### [Tekst do czytania]
W piętnastowiecznej "Kronice Turyńskiej" odnotowano dość ekstrawagancką wyprawę, którą zorganizował kolejny ministeriał ze Styrii Waltman von Setilstet. Wyruszył jedynie w towarzystwie damy, psa i krogulca. Każdego dnia staczał trzy pojedynki, a od każdego z pokonanych przeciwników dama otrzymywała pierścień.
Początki turnieju w Polsce nie są do końca jasne ponieważ źródło jakim jest Kronika Jana Długosza wspomina o imprezach o charakterze zbliżonym do turnieju. Na ziemiach polskich propagatorami turniejów rycerskich byli Piastowie Śląscy – pierwszy turniej zorganizował w 1243 roku Bolesław Rogatka - syn Henryka Pobożnego. Najbardziej znanym księciem piastowskim, którego fascynowały turnieje był Henryk IV Probus.
Panowanie Władysława I Łokietka, wypełnione zabiegami o odbudowę Królestwa Polskiego i scalanie terytorialne państwa nie sprzyjało rozwojowi kultury dworskiej, której nieodłącznym składnikiem w późnym średniowieczu były turnieje. Jan Długosz w swojej Kronice pisząc o uroczystościach koronacyjnych Władysława Łokietka w Krakowie w 1320 zaznaczył, że postanowiono na przyszłość odbywać koronacja królów i królowych polskich w katedrze królewskiej , ponieważ miasto Kraków może pomieścić wielką liczbę ludzi, zapewnić im obfite wyżywienie i wszystko czego potrzebują, zorganizować zarówno dla własnych obywateli, jak i dla obcych przybyszów rozrywki i zabawy oraz bardzo piękne i bezpieczne oglądanie wspomnianej uroczystości.
Natomiast opisując koronacje Kazimierza Wielkiego Jan Długosz zapisał, że w kolejnych dniach miały miejsce różne rozrywki, w tym tańce i gonitwy na kopie. Dzień ów, podobnie jak następne, przepędzono w wielkiej radości i wesołości, na tańcach, gonitwach rycerskich i biesiadach.
Turnieje rycerskie według Jana Długosza miały charakter przede wszystkim widowiskowy w ujęciu ludycznym, w którym można wyróżnić trzy elementy: aktorów (zawodnicy), widzów (para królewska) i ruch (walki, oklaski).

### [Treść zadania]
Przepisz dosłownie fragment tekstu o turniejach rycerskich od słów „Początki turnieju w” aż po słowa „Henryk IV Probus.”. Pozycje nie mają żadnego związku z tekstem o turniejach rycerskich.

### [Zebrane dane]
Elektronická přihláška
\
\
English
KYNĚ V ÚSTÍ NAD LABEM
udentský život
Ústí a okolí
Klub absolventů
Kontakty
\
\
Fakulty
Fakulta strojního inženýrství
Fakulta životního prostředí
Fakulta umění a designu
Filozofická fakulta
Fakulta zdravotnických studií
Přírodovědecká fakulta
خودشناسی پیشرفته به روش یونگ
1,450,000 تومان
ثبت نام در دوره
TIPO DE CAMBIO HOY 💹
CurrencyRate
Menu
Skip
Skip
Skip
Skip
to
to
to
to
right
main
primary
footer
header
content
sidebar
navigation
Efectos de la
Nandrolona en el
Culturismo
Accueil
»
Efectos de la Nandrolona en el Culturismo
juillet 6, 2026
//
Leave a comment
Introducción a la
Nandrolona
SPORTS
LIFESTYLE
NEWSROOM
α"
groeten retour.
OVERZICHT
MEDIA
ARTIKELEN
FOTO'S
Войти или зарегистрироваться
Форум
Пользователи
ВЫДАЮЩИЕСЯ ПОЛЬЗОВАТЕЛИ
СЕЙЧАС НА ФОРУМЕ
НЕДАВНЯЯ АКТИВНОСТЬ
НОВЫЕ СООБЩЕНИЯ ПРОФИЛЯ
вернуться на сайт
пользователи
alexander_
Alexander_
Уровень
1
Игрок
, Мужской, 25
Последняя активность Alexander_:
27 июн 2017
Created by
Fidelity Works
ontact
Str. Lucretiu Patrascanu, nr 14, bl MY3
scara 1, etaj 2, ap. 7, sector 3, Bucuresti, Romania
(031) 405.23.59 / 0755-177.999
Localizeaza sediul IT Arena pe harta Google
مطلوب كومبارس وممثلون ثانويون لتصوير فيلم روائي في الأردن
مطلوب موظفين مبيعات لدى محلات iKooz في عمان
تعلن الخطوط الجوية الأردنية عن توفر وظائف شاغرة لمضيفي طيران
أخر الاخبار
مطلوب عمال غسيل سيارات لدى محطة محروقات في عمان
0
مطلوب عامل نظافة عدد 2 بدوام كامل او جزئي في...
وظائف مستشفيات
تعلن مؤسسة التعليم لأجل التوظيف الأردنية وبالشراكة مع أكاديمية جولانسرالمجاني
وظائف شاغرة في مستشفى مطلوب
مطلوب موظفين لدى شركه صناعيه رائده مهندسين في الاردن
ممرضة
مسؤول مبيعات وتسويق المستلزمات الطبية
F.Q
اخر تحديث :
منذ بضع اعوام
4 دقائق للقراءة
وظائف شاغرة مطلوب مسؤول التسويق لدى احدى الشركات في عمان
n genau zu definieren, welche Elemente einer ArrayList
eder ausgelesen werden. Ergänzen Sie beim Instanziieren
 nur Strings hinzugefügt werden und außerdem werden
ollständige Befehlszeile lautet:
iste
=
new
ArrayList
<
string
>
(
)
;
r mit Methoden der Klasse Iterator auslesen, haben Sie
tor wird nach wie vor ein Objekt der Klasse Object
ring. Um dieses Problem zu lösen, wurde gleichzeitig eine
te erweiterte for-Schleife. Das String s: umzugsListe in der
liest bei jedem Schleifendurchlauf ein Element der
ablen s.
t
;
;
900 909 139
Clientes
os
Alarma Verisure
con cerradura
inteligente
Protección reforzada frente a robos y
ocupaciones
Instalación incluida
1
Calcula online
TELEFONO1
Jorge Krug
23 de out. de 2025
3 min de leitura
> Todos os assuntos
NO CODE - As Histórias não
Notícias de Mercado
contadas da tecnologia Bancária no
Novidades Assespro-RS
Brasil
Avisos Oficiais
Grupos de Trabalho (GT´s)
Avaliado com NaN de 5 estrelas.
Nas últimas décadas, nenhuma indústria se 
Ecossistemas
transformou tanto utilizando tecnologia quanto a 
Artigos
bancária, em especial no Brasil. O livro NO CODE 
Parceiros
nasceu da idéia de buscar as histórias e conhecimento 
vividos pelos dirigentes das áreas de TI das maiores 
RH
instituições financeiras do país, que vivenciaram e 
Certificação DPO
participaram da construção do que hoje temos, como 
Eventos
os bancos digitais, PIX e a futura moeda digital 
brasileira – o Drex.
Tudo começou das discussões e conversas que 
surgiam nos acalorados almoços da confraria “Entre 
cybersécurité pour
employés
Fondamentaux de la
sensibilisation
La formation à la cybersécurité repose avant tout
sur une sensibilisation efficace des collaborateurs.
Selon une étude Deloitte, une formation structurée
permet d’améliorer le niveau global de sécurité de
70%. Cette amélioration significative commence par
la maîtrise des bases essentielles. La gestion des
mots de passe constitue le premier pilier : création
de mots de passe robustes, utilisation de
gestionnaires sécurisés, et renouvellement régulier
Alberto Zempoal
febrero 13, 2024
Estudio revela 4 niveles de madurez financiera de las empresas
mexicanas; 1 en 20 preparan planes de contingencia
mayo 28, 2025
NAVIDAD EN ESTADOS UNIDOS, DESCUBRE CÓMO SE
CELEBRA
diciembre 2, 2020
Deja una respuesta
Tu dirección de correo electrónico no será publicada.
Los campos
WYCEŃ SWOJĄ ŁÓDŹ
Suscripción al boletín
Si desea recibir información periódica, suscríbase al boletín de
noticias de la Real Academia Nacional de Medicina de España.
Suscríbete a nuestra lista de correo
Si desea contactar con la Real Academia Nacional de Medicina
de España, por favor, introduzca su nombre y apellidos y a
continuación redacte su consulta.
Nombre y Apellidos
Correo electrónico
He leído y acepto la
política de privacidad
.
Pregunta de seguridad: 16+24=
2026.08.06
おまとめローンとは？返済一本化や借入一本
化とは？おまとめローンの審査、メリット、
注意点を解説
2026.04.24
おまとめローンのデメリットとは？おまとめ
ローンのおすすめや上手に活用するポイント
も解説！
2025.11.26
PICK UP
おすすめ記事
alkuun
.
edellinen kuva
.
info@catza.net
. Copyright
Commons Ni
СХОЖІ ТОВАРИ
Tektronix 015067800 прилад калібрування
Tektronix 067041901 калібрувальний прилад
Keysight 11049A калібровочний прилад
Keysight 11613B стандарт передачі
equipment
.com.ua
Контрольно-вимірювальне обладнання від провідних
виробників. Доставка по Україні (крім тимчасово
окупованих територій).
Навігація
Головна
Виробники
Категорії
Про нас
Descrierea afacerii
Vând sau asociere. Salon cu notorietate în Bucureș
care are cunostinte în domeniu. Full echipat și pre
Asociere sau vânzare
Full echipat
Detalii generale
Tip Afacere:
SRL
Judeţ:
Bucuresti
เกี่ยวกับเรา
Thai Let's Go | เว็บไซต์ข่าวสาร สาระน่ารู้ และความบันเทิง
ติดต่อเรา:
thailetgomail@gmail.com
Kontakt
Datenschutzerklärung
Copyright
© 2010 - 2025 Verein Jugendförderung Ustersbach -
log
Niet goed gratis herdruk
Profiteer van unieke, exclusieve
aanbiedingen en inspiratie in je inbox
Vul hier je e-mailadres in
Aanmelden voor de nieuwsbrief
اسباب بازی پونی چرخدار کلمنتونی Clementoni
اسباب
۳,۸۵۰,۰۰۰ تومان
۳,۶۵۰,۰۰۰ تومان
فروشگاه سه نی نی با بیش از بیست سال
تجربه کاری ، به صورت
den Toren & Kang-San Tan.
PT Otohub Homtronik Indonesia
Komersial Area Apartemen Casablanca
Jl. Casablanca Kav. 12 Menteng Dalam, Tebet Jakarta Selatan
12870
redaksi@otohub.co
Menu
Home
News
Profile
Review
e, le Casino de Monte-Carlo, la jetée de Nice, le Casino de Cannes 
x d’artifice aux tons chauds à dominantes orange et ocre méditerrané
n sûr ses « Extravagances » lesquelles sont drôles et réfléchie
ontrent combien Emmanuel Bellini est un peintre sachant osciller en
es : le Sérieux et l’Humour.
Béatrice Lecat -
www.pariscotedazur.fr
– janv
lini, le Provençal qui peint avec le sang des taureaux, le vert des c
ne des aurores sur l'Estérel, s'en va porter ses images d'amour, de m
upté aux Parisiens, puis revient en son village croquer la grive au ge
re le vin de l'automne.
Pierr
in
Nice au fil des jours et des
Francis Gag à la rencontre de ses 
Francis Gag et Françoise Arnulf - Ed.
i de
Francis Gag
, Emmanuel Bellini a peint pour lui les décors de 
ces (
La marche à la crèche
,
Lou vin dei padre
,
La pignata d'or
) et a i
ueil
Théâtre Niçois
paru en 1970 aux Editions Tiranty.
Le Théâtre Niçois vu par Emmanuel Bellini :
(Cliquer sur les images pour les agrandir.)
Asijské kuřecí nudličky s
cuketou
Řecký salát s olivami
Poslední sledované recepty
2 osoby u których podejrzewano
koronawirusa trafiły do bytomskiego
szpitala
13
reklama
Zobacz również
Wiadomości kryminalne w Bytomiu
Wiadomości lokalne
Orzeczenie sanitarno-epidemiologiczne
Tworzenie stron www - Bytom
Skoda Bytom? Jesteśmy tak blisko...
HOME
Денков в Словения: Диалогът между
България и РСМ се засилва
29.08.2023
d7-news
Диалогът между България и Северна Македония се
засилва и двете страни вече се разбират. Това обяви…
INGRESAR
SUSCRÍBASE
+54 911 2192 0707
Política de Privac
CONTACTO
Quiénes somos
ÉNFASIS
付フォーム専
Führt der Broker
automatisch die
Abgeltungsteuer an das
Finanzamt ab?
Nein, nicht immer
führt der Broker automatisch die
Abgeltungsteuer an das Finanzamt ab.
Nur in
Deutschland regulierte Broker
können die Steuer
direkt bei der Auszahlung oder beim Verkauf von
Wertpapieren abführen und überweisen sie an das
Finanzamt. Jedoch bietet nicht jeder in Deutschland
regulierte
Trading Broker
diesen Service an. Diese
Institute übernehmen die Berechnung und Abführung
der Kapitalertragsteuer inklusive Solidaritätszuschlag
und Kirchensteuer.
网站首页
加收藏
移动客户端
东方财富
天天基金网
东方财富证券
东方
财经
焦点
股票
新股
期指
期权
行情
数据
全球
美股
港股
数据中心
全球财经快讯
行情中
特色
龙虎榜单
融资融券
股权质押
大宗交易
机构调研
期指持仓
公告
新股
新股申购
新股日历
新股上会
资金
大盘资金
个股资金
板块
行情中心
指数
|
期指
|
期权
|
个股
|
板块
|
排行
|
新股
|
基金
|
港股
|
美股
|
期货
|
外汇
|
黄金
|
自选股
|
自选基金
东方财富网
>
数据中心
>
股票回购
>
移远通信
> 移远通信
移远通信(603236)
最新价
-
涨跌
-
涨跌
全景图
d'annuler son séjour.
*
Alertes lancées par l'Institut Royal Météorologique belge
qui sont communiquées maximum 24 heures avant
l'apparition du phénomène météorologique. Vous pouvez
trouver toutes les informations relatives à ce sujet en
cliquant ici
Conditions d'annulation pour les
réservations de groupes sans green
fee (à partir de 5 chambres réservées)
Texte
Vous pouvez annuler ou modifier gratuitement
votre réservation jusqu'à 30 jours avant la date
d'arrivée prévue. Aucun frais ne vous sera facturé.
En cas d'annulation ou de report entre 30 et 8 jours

### [Rozwiązane zadanie]
Początki turnieju w Polsce nie są do końca jasne ponieważ źródło jakim jest Kronika Jana Długosza wspomina o imprezach o charakterze zbliżonym do turnieju. Na ziemiach polskich propagatorami turniejów rycerskich byli Piastowie Śląscy – pierwszy turniej zorganizował w 1243 roku Bolesław Rogatka - syn Henryka Pobożnego. Najbardziej znanym księciem piastowskim, którego fascynowały turnieje był Henryk IV Probus.